=== INPUT FOR THIS TASK ===
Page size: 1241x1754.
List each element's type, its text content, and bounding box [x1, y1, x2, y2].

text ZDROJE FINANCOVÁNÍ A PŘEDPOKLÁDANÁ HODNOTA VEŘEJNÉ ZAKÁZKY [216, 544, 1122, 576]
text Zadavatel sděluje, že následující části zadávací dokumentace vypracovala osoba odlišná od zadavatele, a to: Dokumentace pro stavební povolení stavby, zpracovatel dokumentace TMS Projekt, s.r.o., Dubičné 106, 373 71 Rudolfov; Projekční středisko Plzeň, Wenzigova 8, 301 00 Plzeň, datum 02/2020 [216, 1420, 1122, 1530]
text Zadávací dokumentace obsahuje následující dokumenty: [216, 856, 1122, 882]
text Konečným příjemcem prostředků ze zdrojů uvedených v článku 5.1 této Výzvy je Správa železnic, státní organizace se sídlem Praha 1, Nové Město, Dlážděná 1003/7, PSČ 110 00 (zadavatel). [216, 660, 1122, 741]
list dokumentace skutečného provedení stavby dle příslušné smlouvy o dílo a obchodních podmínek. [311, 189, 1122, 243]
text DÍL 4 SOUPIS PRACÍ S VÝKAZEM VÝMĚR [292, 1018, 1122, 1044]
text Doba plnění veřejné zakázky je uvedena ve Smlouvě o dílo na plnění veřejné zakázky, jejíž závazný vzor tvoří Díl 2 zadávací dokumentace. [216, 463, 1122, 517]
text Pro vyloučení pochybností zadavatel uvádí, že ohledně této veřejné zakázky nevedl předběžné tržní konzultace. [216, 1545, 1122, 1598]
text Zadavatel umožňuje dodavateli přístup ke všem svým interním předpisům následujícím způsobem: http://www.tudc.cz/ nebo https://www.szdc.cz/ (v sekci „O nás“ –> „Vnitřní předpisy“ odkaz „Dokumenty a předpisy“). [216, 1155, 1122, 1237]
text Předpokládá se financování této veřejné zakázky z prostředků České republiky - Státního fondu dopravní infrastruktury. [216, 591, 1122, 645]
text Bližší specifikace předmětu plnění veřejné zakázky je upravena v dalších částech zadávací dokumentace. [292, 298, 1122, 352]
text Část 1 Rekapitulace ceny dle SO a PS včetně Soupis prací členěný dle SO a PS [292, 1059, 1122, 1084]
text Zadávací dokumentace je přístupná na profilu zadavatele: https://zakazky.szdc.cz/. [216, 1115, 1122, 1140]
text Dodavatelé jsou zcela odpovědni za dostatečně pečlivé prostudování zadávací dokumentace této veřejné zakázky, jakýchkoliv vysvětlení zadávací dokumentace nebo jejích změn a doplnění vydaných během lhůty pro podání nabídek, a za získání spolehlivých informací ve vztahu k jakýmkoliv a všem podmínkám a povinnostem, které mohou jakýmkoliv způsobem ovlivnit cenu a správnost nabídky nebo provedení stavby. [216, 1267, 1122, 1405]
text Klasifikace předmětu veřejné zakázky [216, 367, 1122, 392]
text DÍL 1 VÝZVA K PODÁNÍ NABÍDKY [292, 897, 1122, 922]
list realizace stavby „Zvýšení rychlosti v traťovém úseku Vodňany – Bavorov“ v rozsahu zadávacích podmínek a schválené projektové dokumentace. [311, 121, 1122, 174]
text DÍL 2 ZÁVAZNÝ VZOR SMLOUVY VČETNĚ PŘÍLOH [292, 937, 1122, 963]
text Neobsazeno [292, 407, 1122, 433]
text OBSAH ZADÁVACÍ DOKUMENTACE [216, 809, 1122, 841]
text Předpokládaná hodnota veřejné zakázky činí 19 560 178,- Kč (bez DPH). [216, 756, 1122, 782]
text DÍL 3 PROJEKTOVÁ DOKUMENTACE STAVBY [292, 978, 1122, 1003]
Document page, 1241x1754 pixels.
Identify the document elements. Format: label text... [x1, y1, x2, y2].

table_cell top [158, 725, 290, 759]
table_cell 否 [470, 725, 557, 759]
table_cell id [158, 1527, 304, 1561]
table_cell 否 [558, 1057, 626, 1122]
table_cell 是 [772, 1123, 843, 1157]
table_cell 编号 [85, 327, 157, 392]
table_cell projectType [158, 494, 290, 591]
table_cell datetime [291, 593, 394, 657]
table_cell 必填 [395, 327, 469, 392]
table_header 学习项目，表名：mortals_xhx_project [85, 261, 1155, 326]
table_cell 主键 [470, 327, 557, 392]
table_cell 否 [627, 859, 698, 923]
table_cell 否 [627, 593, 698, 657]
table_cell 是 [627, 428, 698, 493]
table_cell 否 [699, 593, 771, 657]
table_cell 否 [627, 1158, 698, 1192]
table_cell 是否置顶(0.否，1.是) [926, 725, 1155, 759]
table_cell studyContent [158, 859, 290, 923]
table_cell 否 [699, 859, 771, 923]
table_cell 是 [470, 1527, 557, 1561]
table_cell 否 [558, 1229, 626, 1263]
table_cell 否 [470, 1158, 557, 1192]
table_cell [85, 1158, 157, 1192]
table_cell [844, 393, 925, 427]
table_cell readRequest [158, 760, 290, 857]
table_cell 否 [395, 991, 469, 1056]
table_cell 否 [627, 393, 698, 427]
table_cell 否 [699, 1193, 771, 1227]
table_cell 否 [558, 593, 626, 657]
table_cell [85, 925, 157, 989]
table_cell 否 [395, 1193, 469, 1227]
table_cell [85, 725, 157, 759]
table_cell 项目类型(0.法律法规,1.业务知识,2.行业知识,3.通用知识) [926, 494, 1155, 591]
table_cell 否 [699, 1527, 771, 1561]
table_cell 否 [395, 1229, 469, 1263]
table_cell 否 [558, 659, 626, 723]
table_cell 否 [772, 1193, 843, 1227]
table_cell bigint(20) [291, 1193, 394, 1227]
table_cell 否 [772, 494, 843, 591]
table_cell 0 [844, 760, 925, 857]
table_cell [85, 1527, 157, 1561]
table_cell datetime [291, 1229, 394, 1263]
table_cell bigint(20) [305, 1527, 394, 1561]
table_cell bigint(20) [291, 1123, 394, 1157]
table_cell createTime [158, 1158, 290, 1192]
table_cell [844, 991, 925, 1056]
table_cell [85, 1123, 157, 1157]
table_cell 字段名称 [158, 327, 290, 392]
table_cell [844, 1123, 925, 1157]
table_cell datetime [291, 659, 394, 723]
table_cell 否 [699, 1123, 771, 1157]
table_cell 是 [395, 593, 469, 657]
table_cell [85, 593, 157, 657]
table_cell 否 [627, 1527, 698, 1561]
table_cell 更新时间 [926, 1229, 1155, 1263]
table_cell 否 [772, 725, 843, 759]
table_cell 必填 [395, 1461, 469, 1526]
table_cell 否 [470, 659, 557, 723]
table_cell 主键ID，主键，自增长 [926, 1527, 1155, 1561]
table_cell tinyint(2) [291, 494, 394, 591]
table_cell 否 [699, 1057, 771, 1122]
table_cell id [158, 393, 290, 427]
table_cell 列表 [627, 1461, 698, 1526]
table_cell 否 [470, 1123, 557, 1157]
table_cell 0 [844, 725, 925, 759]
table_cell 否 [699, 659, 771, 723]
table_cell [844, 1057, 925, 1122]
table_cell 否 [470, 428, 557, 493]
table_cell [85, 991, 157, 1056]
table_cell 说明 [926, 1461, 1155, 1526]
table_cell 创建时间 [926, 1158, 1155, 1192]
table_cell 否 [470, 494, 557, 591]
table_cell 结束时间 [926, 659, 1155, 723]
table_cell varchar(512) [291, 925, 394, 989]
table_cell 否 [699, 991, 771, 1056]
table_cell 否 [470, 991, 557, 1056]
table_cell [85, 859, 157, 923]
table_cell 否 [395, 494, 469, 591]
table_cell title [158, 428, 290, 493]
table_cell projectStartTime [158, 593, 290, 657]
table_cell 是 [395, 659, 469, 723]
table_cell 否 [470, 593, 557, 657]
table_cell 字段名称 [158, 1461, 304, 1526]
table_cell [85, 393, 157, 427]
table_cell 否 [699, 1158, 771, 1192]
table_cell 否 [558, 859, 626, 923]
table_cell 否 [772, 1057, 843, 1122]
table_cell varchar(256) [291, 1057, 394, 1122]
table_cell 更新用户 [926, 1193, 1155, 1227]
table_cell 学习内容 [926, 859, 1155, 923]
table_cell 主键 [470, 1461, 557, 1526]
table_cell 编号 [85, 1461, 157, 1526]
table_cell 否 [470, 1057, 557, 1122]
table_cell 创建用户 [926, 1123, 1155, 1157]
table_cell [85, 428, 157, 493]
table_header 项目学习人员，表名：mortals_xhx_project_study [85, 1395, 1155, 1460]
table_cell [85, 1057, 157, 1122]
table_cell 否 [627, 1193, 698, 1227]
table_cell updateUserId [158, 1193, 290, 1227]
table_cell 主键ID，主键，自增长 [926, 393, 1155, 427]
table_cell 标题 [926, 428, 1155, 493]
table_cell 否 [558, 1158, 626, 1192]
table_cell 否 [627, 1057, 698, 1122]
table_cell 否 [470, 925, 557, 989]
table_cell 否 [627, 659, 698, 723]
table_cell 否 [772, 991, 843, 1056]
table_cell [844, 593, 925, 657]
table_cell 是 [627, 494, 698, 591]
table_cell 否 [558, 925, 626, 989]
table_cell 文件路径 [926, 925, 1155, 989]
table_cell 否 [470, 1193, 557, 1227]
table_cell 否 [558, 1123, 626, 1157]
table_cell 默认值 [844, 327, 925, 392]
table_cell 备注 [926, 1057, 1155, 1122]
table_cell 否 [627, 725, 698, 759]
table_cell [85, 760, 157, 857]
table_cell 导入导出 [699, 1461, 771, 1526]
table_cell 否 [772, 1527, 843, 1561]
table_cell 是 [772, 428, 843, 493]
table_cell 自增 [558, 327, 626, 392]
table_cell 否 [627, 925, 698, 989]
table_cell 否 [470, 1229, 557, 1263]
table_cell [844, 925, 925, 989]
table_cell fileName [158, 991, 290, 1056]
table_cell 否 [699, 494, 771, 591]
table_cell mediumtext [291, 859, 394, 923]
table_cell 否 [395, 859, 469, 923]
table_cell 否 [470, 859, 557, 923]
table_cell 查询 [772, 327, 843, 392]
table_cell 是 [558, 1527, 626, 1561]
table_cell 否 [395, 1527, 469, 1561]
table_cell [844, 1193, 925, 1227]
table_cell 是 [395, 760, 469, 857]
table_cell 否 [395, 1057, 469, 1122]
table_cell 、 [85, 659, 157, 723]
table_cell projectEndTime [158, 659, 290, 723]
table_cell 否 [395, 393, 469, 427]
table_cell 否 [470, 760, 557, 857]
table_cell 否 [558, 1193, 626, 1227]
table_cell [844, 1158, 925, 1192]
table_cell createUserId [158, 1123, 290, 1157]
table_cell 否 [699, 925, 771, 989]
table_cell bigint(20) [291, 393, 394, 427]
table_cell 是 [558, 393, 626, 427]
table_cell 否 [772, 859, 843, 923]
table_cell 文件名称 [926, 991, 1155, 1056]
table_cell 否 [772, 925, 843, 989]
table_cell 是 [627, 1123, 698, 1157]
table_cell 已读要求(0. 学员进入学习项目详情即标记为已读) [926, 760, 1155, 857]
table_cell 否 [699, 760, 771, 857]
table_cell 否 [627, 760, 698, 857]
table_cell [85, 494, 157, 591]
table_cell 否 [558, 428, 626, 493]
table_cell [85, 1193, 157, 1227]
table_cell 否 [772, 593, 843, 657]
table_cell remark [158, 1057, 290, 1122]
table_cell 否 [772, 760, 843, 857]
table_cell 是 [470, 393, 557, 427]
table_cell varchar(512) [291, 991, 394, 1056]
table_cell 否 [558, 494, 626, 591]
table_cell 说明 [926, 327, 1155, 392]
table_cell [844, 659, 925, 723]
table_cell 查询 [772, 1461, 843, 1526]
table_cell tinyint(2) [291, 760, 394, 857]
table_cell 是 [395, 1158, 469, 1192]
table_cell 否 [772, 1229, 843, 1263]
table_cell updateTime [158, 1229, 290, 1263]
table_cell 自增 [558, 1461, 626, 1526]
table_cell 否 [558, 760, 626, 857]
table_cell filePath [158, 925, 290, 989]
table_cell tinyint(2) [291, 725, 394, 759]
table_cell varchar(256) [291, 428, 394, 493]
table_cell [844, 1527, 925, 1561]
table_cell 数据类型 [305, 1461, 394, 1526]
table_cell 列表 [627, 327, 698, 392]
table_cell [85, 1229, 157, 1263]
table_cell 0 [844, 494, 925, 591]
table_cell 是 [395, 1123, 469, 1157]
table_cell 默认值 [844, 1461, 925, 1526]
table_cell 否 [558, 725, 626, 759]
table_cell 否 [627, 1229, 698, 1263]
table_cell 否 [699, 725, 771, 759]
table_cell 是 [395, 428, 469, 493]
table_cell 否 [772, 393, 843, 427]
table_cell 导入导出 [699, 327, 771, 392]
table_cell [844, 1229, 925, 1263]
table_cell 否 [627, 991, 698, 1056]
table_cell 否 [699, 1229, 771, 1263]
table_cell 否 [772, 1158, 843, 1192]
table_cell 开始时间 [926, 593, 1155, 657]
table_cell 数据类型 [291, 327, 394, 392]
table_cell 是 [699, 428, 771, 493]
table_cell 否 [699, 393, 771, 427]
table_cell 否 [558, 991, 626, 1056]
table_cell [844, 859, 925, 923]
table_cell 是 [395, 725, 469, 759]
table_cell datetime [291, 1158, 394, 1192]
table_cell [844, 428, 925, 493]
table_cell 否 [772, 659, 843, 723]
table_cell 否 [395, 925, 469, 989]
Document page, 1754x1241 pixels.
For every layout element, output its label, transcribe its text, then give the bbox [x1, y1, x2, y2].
===
◆ WORK ITEM ◆
From the entries above, work out how many lines include "podmínek"; the number is the only answer wanted.

◆ WRITTEN SOLUTION ◆
2